Am I trying to measure the tool against that standard? No.
Let's start from a different place
Accessibility
Ignore all previous sales pitches and just work through some A11Y examples with me.
Speech-to-text: This is a huge win, I know people who literally have a prescription for this (dysgraphia, dyslexia) and this modern generation of LLM technology has wildly improved this experience.
Text-to-speech: Again, a real win for dyslexics, this generation of text has been a real win. The proliferation of tools means that you can even get outputs with your specific English accent.
Transcription: Do you need a text version of some podcast episode you just listened to? Trying to get the lyrics from some old albums you found the Internet Archive? LLM tech has transformed this field.
...
Complex Input Processing
🗣️ "OK Nabu, I want you to run my chill vibes Plex playlist on the office speaker, starting from song number fifteen"

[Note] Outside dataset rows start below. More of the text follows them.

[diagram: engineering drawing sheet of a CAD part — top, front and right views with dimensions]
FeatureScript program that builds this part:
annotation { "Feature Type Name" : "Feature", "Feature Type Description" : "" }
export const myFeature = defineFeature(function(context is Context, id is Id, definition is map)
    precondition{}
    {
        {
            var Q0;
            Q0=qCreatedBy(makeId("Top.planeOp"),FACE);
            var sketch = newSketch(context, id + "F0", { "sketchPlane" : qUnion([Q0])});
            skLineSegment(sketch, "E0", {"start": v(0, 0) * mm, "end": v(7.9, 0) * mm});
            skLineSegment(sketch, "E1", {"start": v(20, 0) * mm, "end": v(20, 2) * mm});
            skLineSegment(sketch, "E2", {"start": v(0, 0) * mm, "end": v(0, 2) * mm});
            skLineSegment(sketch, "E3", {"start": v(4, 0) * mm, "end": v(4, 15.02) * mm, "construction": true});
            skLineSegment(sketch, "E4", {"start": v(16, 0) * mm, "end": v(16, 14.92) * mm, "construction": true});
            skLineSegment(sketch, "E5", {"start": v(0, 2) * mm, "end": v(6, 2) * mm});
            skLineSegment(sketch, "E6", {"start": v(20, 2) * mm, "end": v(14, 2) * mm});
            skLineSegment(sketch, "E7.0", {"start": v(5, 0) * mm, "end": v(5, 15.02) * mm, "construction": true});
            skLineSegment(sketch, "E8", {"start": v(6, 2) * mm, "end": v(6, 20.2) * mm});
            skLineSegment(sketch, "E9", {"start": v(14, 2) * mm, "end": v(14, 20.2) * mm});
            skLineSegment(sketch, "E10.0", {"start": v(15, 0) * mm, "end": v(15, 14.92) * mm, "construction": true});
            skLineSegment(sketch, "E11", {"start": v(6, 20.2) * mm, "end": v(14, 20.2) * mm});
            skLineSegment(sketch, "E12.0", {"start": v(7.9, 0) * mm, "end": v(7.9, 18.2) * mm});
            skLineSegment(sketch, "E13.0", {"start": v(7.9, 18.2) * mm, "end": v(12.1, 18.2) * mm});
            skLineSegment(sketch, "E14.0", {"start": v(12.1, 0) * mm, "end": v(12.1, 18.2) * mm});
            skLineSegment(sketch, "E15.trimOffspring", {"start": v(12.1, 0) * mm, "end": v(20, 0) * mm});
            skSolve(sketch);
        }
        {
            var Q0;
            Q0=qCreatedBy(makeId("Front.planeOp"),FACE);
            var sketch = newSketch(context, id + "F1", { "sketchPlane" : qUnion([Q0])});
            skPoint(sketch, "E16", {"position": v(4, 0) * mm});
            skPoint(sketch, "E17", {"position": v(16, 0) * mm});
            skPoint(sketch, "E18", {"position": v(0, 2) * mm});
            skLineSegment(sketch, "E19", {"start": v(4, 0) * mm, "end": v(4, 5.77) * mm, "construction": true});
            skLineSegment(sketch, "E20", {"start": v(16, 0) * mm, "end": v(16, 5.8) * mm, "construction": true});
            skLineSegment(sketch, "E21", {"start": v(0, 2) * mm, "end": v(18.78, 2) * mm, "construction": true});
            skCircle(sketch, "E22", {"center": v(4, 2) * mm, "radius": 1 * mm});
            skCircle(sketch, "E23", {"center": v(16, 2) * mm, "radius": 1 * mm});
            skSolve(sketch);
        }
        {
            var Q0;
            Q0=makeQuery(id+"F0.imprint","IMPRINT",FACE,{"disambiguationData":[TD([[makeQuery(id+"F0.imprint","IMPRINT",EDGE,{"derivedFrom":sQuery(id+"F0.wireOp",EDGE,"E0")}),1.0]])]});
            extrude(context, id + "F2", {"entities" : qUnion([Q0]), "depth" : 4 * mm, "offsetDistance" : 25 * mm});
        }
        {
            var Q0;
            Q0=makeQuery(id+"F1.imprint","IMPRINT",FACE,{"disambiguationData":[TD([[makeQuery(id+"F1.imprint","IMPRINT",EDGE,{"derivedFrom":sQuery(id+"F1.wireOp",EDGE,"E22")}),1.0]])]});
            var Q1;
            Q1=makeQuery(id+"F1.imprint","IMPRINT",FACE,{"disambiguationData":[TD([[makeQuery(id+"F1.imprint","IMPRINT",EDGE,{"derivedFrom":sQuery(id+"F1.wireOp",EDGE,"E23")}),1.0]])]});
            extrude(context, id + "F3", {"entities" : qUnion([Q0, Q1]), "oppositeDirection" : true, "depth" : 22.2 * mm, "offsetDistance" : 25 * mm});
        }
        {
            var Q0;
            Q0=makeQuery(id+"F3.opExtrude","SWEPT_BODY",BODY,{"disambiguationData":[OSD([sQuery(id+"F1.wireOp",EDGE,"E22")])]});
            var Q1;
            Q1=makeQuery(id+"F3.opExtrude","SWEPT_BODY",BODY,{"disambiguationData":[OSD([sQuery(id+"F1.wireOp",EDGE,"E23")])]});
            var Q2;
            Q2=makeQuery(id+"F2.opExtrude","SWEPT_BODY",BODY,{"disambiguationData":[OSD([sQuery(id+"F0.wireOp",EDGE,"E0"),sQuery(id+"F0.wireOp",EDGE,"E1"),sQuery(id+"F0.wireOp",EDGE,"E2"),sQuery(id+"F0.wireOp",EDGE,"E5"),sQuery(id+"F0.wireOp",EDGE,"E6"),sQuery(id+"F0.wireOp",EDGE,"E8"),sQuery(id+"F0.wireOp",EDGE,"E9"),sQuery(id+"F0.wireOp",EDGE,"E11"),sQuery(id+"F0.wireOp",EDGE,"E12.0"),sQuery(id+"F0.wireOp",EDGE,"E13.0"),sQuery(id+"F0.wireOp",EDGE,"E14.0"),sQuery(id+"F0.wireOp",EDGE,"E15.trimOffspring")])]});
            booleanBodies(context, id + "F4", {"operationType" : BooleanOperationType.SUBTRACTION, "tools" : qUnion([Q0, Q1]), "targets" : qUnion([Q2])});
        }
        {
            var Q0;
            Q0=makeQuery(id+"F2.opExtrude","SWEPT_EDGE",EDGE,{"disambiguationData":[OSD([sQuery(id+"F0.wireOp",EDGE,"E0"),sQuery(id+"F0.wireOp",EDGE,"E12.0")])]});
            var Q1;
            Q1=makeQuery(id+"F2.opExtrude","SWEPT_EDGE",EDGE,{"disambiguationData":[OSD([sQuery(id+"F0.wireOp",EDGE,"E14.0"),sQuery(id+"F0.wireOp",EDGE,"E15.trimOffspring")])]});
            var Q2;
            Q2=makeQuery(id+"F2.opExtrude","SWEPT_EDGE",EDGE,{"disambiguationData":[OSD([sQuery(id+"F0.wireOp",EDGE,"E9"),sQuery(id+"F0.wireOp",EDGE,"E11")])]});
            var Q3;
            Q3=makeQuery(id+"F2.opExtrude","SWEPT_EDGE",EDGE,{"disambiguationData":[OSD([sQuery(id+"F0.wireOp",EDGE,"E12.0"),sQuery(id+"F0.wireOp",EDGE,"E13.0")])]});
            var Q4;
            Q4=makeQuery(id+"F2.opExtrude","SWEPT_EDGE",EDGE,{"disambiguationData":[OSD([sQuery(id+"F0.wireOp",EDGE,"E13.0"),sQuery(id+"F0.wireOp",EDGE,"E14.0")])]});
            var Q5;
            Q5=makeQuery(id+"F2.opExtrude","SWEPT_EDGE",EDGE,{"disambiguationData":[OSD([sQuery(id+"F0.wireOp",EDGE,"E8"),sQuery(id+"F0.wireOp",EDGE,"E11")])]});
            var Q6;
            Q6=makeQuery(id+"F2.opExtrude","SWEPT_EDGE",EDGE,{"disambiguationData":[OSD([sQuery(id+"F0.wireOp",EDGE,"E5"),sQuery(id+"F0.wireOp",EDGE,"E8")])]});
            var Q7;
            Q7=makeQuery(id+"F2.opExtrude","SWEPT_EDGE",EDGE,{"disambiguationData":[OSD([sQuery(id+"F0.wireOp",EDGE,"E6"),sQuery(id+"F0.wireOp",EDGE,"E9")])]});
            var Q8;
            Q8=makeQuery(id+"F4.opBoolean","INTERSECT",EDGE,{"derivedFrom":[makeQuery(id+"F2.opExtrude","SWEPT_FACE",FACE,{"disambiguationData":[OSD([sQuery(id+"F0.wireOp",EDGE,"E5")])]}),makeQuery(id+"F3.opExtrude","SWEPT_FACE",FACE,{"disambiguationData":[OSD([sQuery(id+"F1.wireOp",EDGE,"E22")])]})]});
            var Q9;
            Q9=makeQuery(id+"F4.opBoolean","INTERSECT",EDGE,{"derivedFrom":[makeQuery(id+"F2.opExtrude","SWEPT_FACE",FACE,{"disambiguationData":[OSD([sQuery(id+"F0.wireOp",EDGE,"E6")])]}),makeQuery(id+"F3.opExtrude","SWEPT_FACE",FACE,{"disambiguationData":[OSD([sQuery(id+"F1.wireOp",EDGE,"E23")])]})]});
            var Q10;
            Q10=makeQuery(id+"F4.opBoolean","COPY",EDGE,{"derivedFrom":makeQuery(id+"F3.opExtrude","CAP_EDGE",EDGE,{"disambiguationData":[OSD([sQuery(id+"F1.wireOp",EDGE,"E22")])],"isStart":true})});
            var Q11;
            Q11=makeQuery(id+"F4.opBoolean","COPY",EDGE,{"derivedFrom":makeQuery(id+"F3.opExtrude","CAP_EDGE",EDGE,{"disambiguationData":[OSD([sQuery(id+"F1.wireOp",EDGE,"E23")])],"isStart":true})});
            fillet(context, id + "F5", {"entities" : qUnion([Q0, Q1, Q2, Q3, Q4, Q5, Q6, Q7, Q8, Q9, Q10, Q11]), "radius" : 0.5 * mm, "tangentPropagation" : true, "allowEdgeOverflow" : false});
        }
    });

That's an actual thing, you can do that today with Home Assistant + Music Assistant + an LLM. It will parse your text and attempt to match these to known inputs, it can even be set up to request parameters it can't find:
🤖 "I can't find a chill vibes playlist did you mean the chill days playlist?"
Complex Output Handling:
🗣️ "OK Nabu, do I need to pack my rain gear today"
🤖 "It's not predicted to rain until 5pm and your calendar says you will be home at 4:30pm. It should be safe to leave your rain gear"
And that's all just base level accessibility stuff that makes lives for real people dramatically easier.
In this case of accessibility tools, these break the Futzing Fraction because the H in your fraction is effectively "infinite". If you don't have access to this LLM-based tooling your alternative is "nothing".
...
And then there's work tooling. Here are some uses from people I know.
Templating
MS Word and Google Docs template libraries are incredibly sad. Requesting a basic document template via Gemini is incredibly useful for combating "blank page" syndrome.
Document Critiquing
One know one person who has built a few complex personas and they use these to critique their writing outputs. This allows them to test their writing against a few virtual audiences in minutes. Real humans are eventually involved, but this isn't a thing you do without the LLM tooling.
Intelligent Replies
Another friend runs a small side business and they have been for several years. The vast majority of the support emails they receive cover the same basic questions, so they trained a bot on their material and then trained it to do basic replies, while escalating complex replies.
But as a bonus, some of the replies actually require an internal ID. And the bot was trained to handle this look-up as well.
...
Complex Data Referencing
A friend of mine in the US ran a "Gold Standard" blood test. The type of thing that costs a couple of thousand dollars, but generates 10 pages of output data.
They took the results to their Primary Care Physician and got basically zero useful information from them. The doc could basically just read flags for "high or low" and provide generic recommendations
They then punched in the data to a local LLM with internet access and let it run. They added personal information about their lifestyle and fitness habits. The tool came back with a better understanding than the doc. It even included hyperlinks to back up results: "Your reading on A is high, but because B & C are normal and you reported doing the following activities, the A value is actually nominal, here's the paper for that".
Back to your Futzing Function. When you scope an LLM like this, the P becomes quite high. But the H becomes almost infinite. Like, an actual paid MD couldn't do this work.
...
These things I'm discussing (outside of maybe templates) are not the things you see in the demos, they're not the things VCs are running around advertising. But they are things where P & H are really high.
We're not seeing these things because these are not "big business" use cases. These are individual consumer use cases. They're accessibility use cases.
No corporations are running around offering $500M contracts to OpenAI to do the stuff I just discussed. So OpenAI isn't advertising that this stuff is happening. But it is.
chances are it's not actually very useful for whatever it is!
Look, if you have another tool for doing these things above. I'm all ears.